To that end, the resplendent, heavyweight tome that accompanies the exhibition goes way beyond the definition of an exhibition guide. With access to the band’s archives, Their Mortal Remains is a treasure trove of delights for fans. But it’s not just the visual side that sets it aside as something extra and worthwhile. There are five essays from the likes of composer Howard Goodall and commentator Jon Savage, while band biographer and sometime Prog writer Mark Blake also weighs in with a reappraisal of the band’s magical back catalogue.
With its striking lenticular Dark Side Of The Moon prism cover and a more than reasonable cover price of £26, if you can’t actually get to the exhibition itself then this worthy volume almost makes up for it.
Nick Mason’s avuncular tome Inside Out, prefaced A Personal History Of Pink Floyd, has also been updated and reissued. Aside from the restyled cover, we get a new chapter which addresses recent Floydian comings and goings such as the release of The Endless River, The Early Years box set and the aforementioned Their Mortal Remains exhibition.
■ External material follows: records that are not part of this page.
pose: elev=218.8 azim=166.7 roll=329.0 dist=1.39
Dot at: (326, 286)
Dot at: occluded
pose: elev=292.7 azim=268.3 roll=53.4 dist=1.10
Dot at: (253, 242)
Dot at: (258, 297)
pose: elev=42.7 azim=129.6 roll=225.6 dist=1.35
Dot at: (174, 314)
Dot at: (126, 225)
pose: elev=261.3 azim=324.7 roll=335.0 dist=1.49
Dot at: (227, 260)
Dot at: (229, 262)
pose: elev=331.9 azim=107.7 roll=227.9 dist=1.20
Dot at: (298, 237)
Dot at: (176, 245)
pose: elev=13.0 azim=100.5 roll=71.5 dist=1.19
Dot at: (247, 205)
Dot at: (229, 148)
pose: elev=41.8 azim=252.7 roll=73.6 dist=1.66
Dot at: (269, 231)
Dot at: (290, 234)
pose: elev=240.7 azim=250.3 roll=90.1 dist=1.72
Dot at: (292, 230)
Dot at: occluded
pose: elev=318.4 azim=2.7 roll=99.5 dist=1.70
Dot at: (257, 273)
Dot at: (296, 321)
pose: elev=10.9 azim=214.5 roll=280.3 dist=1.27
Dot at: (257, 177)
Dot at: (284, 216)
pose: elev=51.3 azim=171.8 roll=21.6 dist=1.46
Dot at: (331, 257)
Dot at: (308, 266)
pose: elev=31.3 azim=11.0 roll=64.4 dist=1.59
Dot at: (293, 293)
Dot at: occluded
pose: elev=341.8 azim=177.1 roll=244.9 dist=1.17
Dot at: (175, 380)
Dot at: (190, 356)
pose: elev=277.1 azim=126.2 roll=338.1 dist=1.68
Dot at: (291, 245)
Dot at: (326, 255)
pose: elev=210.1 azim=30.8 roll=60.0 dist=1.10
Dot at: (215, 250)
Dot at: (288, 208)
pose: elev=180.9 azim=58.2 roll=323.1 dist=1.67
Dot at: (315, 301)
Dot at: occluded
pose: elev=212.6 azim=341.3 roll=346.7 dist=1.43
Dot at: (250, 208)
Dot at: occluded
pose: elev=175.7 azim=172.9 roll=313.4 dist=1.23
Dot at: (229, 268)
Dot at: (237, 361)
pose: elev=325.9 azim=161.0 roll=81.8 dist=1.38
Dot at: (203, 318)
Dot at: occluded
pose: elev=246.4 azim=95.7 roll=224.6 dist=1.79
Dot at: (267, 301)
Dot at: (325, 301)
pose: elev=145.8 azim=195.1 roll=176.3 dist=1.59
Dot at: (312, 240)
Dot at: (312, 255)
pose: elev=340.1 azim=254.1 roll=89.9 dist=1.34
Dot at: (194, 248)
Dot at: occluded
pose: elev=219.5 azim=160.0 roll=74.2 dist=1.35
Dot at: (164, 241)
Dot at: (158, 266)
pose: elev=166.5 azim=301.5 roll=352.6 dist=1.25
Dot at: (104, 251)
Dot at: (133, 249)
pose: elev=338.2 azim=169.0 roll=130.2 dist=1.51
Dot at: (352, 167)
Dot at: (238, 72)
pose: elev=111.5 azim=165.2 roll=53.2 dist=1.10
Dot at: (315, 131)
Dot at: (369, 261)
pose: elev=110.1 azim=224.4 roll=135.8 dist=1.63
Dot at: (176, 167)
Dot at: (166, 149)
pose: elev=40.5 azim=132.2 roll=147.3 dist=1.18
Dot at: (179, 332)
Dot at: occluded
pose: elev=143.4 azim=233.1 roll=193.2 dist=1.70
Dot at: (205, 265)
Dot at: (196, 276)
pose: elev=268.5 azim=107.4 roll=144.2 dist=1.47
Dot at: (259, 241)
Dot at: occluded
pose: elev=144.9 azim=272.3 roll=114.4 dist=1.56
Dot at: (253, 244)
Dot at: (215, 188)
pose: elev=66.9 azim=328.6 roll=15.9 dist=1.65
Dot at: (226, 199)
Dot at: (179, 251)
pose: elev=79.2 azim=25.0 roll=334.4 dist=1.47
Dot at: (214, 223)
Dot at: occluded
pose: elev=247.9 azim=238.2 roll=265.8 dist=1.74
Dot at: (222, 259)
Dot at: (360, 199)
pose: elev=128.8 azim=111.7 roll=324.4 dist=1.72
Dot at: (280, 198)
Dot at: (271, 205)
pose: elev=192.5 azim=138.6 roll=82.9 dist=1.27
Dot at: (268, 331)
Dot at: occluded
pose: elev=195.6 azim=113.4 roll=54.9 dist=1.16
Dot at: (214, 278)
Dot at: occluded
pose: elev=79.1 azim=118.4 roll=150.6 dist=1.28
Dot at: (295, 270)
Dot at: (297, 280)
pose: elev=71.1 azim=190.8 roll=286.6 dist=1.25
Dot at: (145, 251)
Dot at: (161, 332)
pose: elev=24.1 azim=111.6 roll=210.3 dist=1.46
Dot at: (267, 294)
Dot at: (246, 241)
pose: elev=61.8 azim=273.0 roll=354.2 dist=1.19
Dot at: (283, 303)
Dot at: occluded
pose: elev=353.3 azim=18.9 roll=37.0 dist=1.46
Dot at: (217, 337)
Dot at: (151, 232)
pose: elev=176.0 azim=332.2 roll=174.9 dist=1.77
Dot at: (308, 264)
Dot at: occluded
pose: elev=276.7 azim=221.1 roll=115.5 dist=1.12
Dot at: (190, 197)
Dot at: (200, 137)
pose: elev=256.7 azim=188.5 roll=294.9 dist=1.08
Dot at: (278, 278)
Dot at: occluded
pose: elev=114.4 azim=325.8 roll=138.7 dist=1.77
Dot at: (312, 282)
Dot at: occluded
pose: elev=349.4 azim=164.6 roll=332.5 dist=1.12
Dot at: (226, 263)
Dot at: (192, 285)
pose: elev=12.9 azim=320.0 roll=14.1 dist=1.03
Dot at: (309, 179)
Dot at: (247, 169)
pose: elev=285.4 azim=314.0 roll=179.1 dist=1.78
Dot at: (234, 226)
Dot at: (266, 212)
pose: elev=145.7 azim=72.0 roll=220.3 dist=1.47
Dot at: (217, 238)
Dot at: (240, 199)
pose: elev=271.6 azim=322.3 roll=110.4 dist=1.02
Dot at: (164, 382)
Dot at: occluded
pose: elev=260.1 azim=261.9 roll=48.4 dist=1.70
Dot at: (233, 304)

This writer would have liked a more in-depth recall of the recording process of The Endless River. And Mason once told this writer he felt like a ship’s cook keeping his head down in the galley, popping up when the coast was clear, so that the affable Mason has remained great friends with both warring factions of the band, touring with Waters and remaining one of two members of Pink Floyd is a credit to his role in the band. He offsets Gilmour’s curmudgeonly assertion that “this is the end” for the band with a mischievous “but you never know…” offering fans some hope that the seemingly impossible might happen once more.